Gabriela Perché, secondo lei, il Santo Padre rivolge ai giovani questo appello a costruire un’economia più giusta e più fraterna e come possiamo contribuire a un’economia più inclusiva e che non lasci fuori nessuno, soprattutto le persone con disabilità?

FrancescaChi se non i giovani possono affrontare questa sfida? Io credo che solo loro, perché loro hanno la forza e il coraggio di guardare le cose come sono e quindi sanno ancora indignarsi nel vedere le cose che non vanno, perché magari vengono violati i valori di giustizia e non viene riconosciuta la stessa dignità alle persone. Ma nello stesso tempo i giovani sono coraggiosi, sanno sognare e sanno mettersi in cammino per realizzare le cose come dovrebbero essere. E quindi noi aspettiamo davvero, crediamo nei giovani, per questo crediamo nell’economia di Francesco. Così come quell’uomo piegato, il lebbroso attese l’abbraccio di Francesco. È l’abbraccio più bello che aspetta di essere condiviso.

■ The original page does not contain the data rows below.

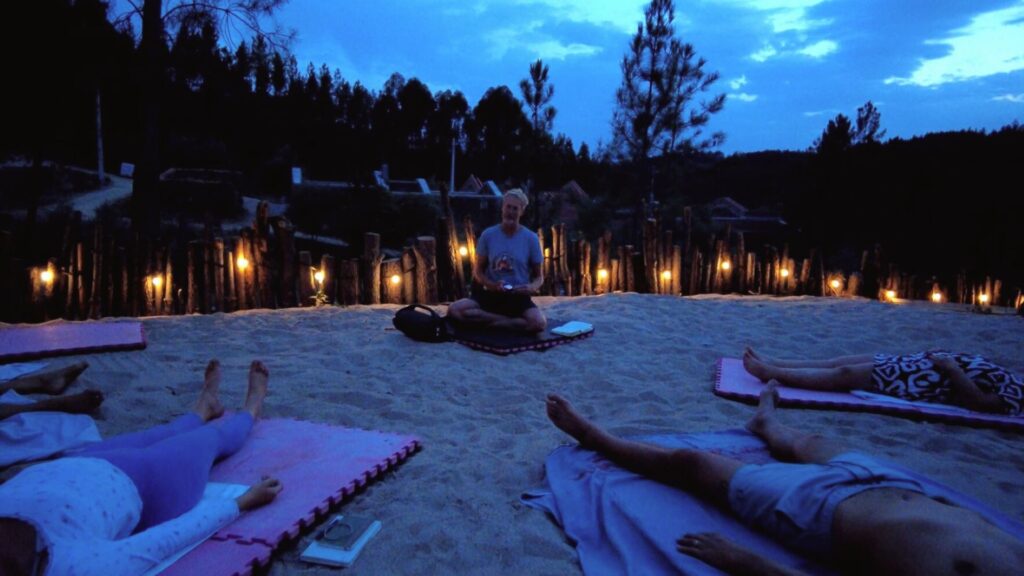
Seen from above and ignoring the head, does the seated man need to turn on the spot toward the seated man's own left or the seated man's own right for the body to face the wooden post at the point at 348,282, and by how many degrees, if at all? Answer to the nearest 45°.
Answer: approximately 135° to the seated man's own right

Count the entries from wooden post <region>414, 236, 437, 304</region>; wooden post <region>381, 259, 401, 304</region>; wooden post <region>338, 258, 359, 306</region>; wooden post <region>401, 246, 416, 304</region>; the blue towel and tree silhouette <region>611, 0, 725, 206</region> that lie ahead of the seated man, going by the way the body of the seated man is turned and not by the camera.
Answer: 1

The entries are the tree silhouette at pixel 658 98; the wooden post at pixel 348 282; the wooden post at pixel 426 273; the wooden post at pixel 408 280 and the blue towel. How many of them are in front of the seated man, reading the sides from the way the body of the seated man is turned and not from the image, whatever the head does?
1

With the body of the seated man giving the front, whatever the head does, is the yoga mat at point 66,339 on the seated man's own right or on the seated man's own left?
on the seated man's own right

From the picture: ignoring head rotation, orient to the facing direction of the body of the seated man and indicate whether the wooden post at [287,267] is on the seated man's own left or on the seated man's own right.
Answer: on the seated man's own right

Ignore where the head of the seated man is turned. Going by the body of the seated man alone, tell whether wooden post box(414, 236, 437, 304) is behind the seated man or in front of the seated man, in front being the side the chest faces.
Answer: behind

Ana – Sappiamo che l’Istituto Serafico metterà in scena una performance artistica durante l’Evento di settembre e volevamo chiederle se poteva dirci qualcosa di più sul tema dell’evento e su cosa possiamo aspettarci.

Francesca – Non posso svelare tutto. I ragazzi hanno lavorato tanto, anche tutti gli operatori. Sapete, qua lavorano più di 200 persone, poi ci sono anche tanti volontari. Hanno proprio scritto una storia è dedicata a voi. E’ il sogno di un economista che grazie a due angeli speciali si converte. Non vi dico di più, però è un sogno che credo, tutti noi, abbiamo per voi.